Beauty and the Beast, which was originally published as Hari-jan, was commissioned as a YA book, as an Asian teenage romance – the first one at that time. Because of time constraints I had to work really fast, but loved every minute of it. It’s very difficult for me to say what I consciously did, to enter the teenage voice, the teenage world, but when I was writing, I was Hari-jan, I became her, I was the one trying to make sense of life with that volatile mix of energy, ideas, ambitions, constraints, thoughts, feelings, emotions, defiance and wit; getting things wrong, trying to do too much, trying to do right.
Dynamite is a collection of short stories, and actually includes stories with teenage protagonists as well as young women in their twenties. I don’t think there’s an exact science to different voices, and differently aged characters, but I do feel the character’s voice, world, sense of self, comes from the story, from what they’re dealing with and how they’re dealing with it.
If you have to describe A Wicked Old Woman in a tweet (140 characters), how would it go?
Yikes! That is such a cruel challenge. Here goes: Kulwant mischievously masquerades, Maya gets madder than Mad, Caroline is wooed by a toy-boy and Rani/Rosalind’s just killed a man… (134 characters)
Are there any moments in the book that you loved writing? Could you tell us about them?
Oh, so many. The first party that Kulwant goes to, the samosa making session, the night at the musical extravaganza… but the one that stands out for me is the conversation between Kulwant and her mother, in the dark night-time garden, the night before Kulwant’s wedding. It’s a moment that’s sad and poignant but quietly dramatic. I find it hard to write such passages, but I feel this one worked. I love it for the quiet, but tragic feel of it. The mother is deeply hurt and bewildered by her daughter’s decision, believing that she’s throwing away her opportunities, perhaps a glittering career, and probably fearing that it will all fall apart in the long run. It’s a moment that captures the fork in the road, the branching of paths.

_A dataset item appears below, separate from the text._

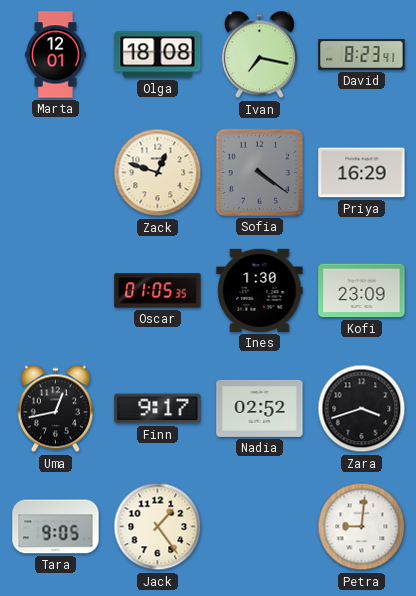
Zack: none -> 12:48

When your creativity is running low, what do you do to find inspiration again?
Give up and watch T.V. Indulge in guilty pleasures, like too many cakes and biscuits. Go and sit in a café, staring out of the window; rifle through old newspapers, that are still waiting to be read, go shopping, meet a friend for coffee… And then at some point, just sit back down at the keyboard, and start typing … and carry on typing… . I may have to throw it all away, but it gets me back into the rhythm.
Are there any books that you feel readers of A Wicked Old Woman would enjoy?
Another difficult question. There are such wonderful books out there, but if I stick just to British-Asian authors then here are some suggestions, with the huge disclaimer that this list is in no way comprehensive. ‘The Hope Chest,’ by Rukhsana Ahmad, which is about three women, Ruth, Reshma and Rani, whose lives touch tangentially and who, in their different ways are searching for something deeper. Marriage Material by Sathnam Sanghera which tells the story of three generations of a Punjabi family: the betrayals, loyalties and loves that play out in the family’s corner shop over more than fifty years. Another Gulmohar Tree by Aamer Hussein. More of a novella than a novel, it’s a tale within a tale, starting with three short fables then telling the story of a British woman who marries a Pakistani man. Anita and Me by Meera Syal; the story of Anita, from the only Punjabi family in the Black Country mining village of Tollington.
Questions by Faye
Ravinder Randhawa is the acclaimed author of the novels Beauty and the Beast (YA), A Wicked Old Woman, The Tiger’s Smile and the short story collection Dynamite. She’s currently working on a trilogy: The Fire-Magician. Ravinder was a Royal Literary Fund Fellow at Toynbee Hall, Queen Mary’s University, the University of London, and founded the Asian Women Writer’s Collective.
Ravinder was born in India, grew up in leafy Warwickshire, now lives in London and agrees with Samuel Johnson’s saying (though of course, in a gender non-specific way) ‘…if a man is tired of London, he is tired of life.’ Loves good coffee and really good thrillers.